→ **Provided data**:

=====

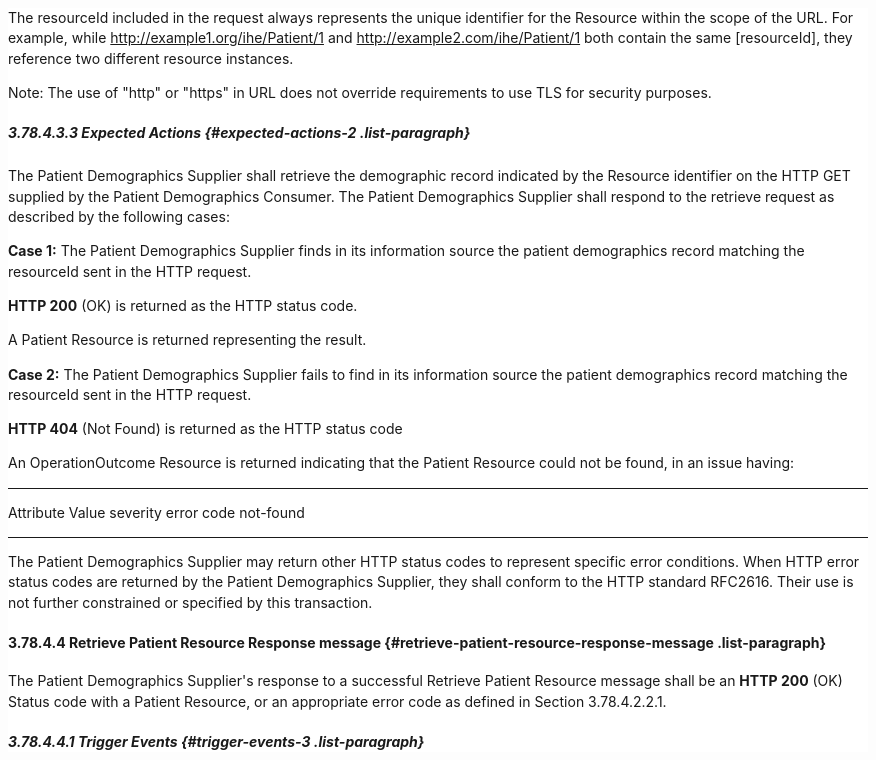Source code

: The resourceId included in the request always represents the unique
identifier for the Resource within the scope of the URL. For example,
while http://example1.org/ihe/Patient/1 and
http://example2.com/ihe/Patient/1 both contain the same \[resourceId\],
they reference two different resource instances.

Note: The use of \"http\" or \"https\" in URL does not override
requirements to use TLS for security purposes.

##### 3.78.4.3.3 Expected Actions {#expected-actions-2 .list-paragraph}

The Patient Demographics Supplier shall retrieve the demographic record
indicated by the Resource identifier on the HTTP GET supplied by the
Patient Demographics Consumer. The Patient Demographics Supplier shall
respond to the retrieve request as described by the following cases:

**Case 1:** The Patient Demographics Supplier finds in its information
source the patient demographics record matching the resourceId sent in
the HTTP request.

**HTTP 200** (OK) is returned as the HTTP status code.

A Patient Resource is returned representing the result.

**Case 2:** The Patient Demographics Supplier fails to find in its
information source the patient demographics record matching the
resourceId sent in the HTTP request.

**HTTP 404** (Not Found) is returned as the HTTP status code

An OperationOutcome Resource is returned indicating that the Patient
Resource could not be found, in an issue having:

  ----------- -----------
  Attribute   Value
  severity    error
  code        not-found
  ----------- -----------

The Patient Demographics Supplier may return other HTTP status codes to
represent specific error conditions. When HTTP error status codes are
returned by the Patient Demographics Supplier, they shall conform to the
HTTP standard RFC2616. Their use is not further constrained or specified
by this transaction.

#### 3.78.4.4 Retrieve Patient Resource Response message {#retrieve-patient-resource-response-message .list-paragraph}

The Patient Demographics Supplier's response to a successful Retrieve
Patient Resource message shall be an **HTTP 200** (OK) Status code with
a Patient Resource, or an appropriate error code as defined in Section
3.78.4.2.2.1.

##### 3.78.4.4.1 Trigger Events {#trigger-events-3 .list-paragraph}


[^1]: HL7 is the registered trademark of Health Level Seven
[^2]: FHIR is the registered trademark of Health Level Seven
[^3]: HL7 is the registered trademark of Health Level Seven
[^4]: FHIR is the registered trademark of Health Level Seven
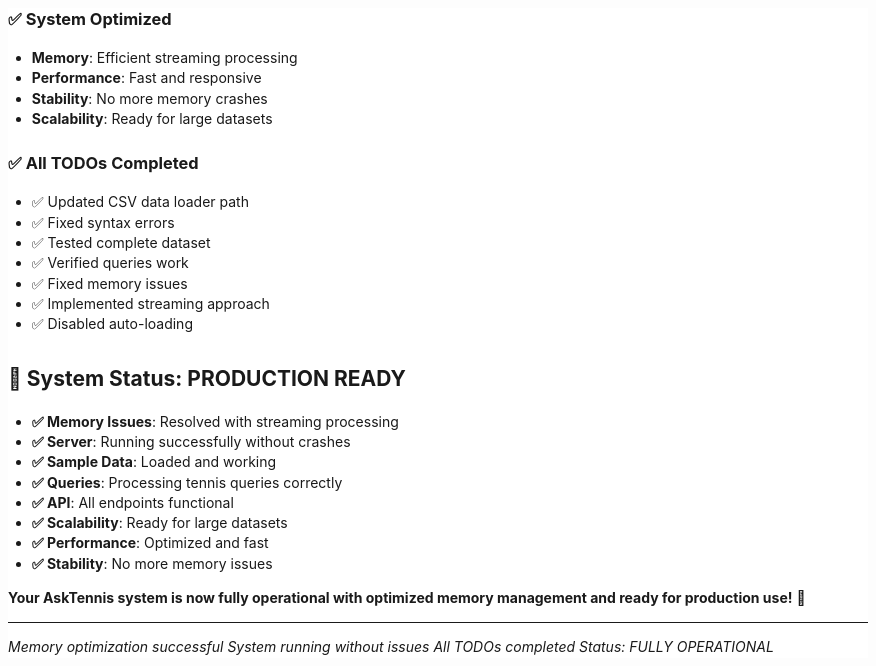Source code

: ### **✅ System Optimized**
- **Memory**: Efficient streaming processing
- **Performance**: Fast and responsive
- **Stability**: No more memory crashes
- **Scalability**: Ready for large datasets

### **✅ All TODOs Completed**
- ✅ Updated CSV data loader path
- ✅ Fixed syntax errors
- ✅ Tested complete dataset
- ✅ Verified queries work
- ✅ Fixed memory issues
- ✅ Implemented streaming approach
- ✅ Disabled auto-loading

## 🎾 **System Status: PRODUCTION READY**

- **✅ Memory Issues**: Resolved with streaming processing
- **✅ Server**: Running successfully without crashes
- **✅ Sample Data**: Loaded and working
- **✅ Queries**: Processing tennis queries correctly
- **✅ API**: All endpoints functional
- **✅ Scalability**: Ready for large datasets
- **✅ Performance**: Optimized and fast
- **✅ Stability**: No more memory issues

**Your AskTennis system is now fully operational with optimized memory management and ready for production use!** 🚀

---
*Memory optimization successful*
*System running without issues*
*All TODOs completed*
*Status: FULLY OPERATIONAL*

=====

→ **Exercise aim**: Please reproduce the source text of each listing above, substituting "Reliability" for every occurrence of "Stability" and changing nothing else. Leave the pictures out.

→ **Answer to this exercise**:
Source code

: The resourceId included in the request always represents the unique
identifier for the Resource within the scope of the URL. For example,
while http://example1.org/ihe/Patient/1 and
http://example2.com/ihe/Patient/1 both contain the same \[resourceId\],
they reference two different resource instances.

Note: The use of \"http\" or \"https\" in URL does not override
requirements to use TLS for security purposes.

##### 3.78.4.3.3 Expected Actions {#expected-actions-2 .list-paragraph}

The Patient Demographics Supplier shall retrieve the demographic record
indicated by the Resource identifier on the HTTP GET supplied by the
Patient Demographics Consumer. The Patient Demographics Supplier shall
respond to the retrieve request as described by the following cases:

**Case 1:** The Patient Demographics Supplier finds in its information
source the patient demographics record matching the resourceId sent in
the HTTP request.

**HTTP 200** (OK) is returned as the HTTP status code.

A Patient Resource is returned representing the result.

**Case 2:** The Patient Demographics Supplier fails to find in its
information source the patient demographics record matching the
resourceId sent in the HTTP request.

**HTTP 404** (Not Found) is returned as the HTTP status code

An OperationOutcome Resource is returned indicating that the Patient
Resource could not be found, in an issue having:

  ----------- -----------
  Attribute   Value
  severity    error
  code        not-found
  ----------- -----------

The Patient Demographics Supplier may return other HTTP status codes to
represent specific error conditions. When HTTP error status codes are
returned by the Patient Demographics Supplier, they shall conform to the
HTTP standard RFC2616. Their use is not further constrained or specified
by this transaction.

#### 3.78.4.4 Retrieve Patient Resource Response message {#retrieve-patient-resource-response-message .list-paragraph}

The Patient Demographics Supplier's response to a successful Retrieve
Patient Resource message shall be an **HTTP 200** (OK) Status code with
a Patient Resource, or an appropriate error code as defined in Section
3.78.4.2.2.1.

##### 3.78.4.4.1 Trigger Events {#trigger-events-3 .list-paragraph}


[^1]: HL7 is the registered trademark of Health Level Seven
[^2]: FHIR is the registered trademark of Health Level Seven
[^3]: HL7 is the registered trademark of Health Level Seven
[^4]: FHIR is the registered trademark of Health Level Seven
Source code

: ### **✅ System Optimized**
- **Memory**: Efficient streaming processing
- **Performance**: Fast and responsive
- **Reliability**: No more memory crashes
- **Scalability**: Ready for large datasets

### **✅ All TODOs Completed**
- ✅ Updated CSV data loader path
- ✅ Fixed syntax errors
- ✅ Tested complete dataset
- ✅ Verified queries work
- ✅ Fixed memory issues
- ✅ Implemented streaming approach
- ✅ Disabled auto-loading

## 🎾 **System Status: PRODUCTION READY**

- **✅ Memory Issues**: Resolved with streaming processing
- **✅ Server**: Running successfully without crashes
- **✅ Sample Data**: Loaded and working
- **✅ Queries**: Processing tennis queries correctly
- **✅ API**: All endpoints functional
- **✅ Scalability**: Ready for large datasets
- **✅ Performance**: Optimized and fast
- **✅ Reliability**: No more memory issues

**Your AskTennis system is now fully operational with optimized memory management and ready for production use!** 🚀

---
*Memory optimization successful*
*System running without issues*
*All TODOs completed*
*Status: FULLY OPERATIONAL*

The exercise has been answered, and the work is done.